━━━━━ DATA TO PROCESS ━━━━━
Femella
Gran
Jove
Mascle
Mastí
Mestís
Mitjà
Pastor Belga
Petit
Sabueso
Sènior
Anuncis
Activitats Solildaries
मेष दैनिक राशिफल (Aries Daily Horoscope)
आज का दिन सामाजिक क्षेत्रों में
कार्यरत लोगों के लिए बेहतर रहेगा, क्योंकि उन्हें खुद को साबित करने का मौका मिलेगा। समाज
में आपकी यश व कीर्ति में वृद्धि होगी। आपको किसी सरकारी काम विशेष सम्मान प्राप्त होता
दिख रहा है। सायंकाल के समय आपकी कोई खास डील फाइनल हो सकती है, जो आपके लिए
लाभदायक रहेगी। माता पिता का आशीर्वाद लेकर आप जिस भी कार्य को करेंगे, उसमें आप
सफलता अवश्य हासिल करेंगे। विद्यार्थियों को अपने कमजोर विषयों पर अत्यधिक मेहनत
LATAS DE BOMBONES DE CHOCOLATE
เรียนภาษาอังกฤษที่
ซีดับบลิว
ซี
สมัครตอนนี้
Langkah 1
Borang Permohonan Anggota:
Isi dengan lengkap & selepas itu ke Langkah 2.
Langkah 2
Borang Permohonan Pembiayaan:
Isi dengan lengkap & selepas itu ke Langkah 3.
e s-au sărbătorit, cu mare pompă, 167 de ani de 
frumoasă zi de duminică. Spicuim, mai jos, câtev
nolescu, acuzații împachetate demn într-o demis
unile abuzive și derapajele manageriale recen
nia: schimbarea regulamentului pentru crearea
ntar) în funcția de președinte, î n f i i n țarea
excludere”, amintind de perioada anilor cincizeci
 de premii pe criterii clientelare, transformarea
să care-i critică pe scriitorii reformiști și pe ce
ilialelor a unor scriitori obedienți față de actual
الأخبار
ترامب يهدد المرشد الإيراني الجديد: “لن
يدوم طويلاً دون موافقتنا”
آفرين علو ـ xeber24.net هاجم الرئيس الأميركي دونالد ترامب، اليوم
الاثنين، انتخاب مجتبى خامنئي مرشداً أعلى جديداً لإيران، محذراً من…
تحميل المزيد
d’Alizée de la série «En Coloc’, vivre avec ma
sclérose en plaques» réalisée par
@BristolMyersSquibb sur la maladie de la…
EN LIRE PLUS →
━━━━━
● **WHAT TO DO**
Find all lines holding the word "selepas" in the records above and copy them.

● **YOUR RESPONSE**
Isi dengan lengkap & selepas itu ke Langkah 2.
Isi dengan lengkap & selepas itu ke Langkah 3.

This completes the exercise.